-- Entries supplied --

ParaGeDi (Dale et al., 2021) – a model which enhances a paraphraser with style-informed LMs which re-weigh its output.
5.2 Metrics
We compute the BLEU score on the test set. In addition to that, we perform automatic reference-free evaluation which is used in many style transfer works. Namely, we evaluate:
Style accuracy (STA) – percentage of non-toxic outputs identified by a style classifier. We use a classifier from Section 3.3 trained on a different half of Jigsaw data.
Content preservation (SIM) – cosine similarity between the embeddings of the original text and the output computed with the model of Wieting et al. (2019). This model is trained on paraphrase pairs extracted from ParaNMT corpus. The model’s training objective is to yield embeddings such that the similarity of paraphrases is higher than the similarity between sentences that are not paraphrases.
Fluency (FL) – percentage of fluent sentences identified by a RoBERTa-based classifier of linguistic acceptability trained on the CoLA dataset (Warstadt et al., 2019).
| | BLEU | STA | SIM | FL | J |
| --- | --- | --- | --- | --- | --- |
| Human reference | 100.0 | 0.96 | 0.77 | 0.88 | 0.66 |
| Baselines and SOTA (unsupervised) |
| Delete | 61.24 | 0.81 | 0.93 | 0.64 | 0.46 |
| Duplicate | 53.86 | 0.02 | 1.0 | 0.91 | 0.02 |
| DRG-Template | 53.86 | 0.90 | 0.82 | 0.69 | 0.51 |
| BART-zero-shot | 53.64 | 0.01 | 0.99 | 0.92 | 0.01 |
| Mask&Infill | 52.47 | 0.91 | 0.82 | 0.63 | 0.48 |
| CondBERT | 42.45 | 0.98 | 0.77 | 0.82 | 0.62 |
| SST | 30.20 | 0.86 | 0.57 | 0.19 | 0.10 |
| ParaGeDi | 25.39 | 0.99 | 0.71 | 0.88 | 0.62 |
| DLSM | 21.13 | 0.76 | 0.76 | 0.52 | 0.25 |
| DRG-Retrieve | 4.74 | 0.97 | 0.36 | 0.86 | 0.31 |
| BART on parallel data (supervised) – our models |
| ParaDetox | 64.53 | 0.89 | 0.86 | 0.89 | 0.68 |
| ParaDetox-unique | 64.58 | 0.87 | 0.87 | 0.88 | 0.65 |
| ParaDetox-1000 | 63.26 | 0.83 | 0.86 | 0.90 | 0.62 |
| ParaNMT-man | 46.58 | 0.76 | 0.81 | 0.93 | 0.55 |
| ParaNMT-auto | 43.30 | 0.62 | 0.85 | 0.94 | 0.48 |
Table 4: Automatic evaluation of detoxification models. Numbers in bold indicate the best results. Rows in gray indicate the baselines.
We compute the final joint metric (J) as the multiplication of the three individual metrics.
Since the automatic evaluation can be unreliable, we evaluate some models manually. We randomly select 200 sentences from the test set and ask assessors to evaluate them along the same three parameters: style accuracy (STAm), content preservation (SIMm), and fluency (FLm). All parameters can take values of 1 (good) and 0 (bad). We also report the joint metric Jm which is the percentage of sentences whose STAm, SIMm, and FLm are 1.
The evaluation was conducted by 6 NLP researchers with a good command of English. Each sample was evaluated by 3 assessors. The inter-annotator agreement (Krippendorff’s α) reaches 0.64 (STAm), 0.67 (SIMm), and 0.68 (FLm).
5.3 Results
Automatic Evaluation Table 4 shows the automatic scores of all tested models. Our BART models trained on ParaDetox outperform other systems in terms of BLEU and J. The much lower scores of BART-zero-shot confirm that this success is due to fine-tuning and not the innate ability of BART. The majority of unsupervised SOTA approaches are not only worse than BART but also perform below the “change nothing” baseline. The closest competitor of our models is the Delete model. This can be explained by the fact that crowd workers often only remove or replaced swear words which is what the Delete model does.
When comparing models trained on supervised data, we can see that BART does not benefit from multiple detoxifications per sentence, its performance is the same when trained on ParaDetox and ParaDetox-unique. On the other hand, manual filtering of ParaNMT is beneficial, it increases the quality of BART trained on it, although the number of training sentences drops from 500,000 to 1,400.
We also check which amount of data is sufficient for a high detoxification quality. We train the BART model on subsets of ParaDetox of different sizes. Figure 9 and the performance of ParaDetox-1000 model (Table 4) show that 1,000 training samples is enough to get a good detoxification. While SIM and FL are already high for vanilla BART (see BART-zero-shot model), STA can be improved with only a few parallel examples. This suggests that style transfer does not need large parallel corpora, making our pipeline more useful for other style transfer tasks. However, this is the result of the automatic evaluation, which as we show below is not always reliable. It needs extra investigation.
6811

-- Work order --
Copy, please, exactly the lines that start at the first line of the data and end at the line containing "Table 4: Automatic", both kept and no others.

-- Task result --
ParaGeDi (Dale et al., 2021) – a model which enhances a paraphraser with style-informed LMs which re-weigh its output.
5.2 Metrics
We compute the BLEU score on the test set. In addition to that, we perform automatic reference-free evaluation which is used in many style transfer works. Namely, we evaluate:
Style accuracy (STA) – percentage of non-toxic outputs identified by a style classifier. We use a classifier from Section 3.3 trained on a different half of Jigsaw data.
Content preservation (SIM) – cosine similarity between the embeddings of the original text and the output computed with the model of Wieting et al. (2019). This model is trained on paraphrase pairs extracted from ParaNMT corpus. The model’s training objective is to yield embeddings such that the similarity of paraphrases is higher than the similarity between sentences that are not paraphrases.
Fluency (FL) – percentage of fluent sentences identified by a RoBERTa-based classifier of linguistic acceptability trained on the CoLA dataset (Warstadt et al., 2019).
| | BLEU | STA | SIM | FL | J |
| --- | --- | --- | --- | --- | --- |
| Human reference | 100.0 | 0.96 | 0.77 | 0.88 | 0.66 |
| Baselines and SOTA (unsupervised) |
| Delete | 61.24 | 0.81 | 0.93 | 0.64 | 0.46 |
| Duplicate | 53.86 | 0.02 | 1.0 | 0.91 | 0.02 |
| DRG-Template | 53.86 | 0.90 | 0.82 | 0.69 | 0.51 |
| BART-zero-shot | 53.64 | 0.01 | 0.99 | 0.92 | 0.01 |
| Mask&Infill | 52.47 | 0.91 | 0.82 | 0.63 | 0.48 |
| CondBERT | 42.45 | 0.98 | 0.77 | 0.82 | 0.62 |
| SST | 30.20 | 0.86 | 0.57 | 0.19 | 0.10 |
| ParaGeDi | 25.39 | 0.99 | 0.71 | 0.88 | 0.62 |
| DLSM | 21.13 | 0.76 | 0.76 | 0.52 | 0.25 |
| DRG-Retrieve | 4.74 | 0.97 | 0.36 | 0.86 | 0.31 |
| BART on parallel data (supervised) – our models |
| ParaDetox | 64.53 | 0.89 | 0.86 | 0.89 | 0.68 |
| ParaDetox-unique | 64.58 | 0.87 | 0.87 | 0.88 | 0.65 |
| ParaDetox-1000 | 63.26 | 0.83 | 0.86 | 0.90 | 0.62 |
| ParaNMT-man | 46.58 | 0.76 | 0.81 | 0.93 | 0.55 |
| ParaNMT-auto | 43.30 | 0.62 | 0.85 | 0.94 | 0.48 |
Table 4: Automatic evaluation of detoxification models. Numbers in bold indicate the best results. Rows in gray indicate the baselines.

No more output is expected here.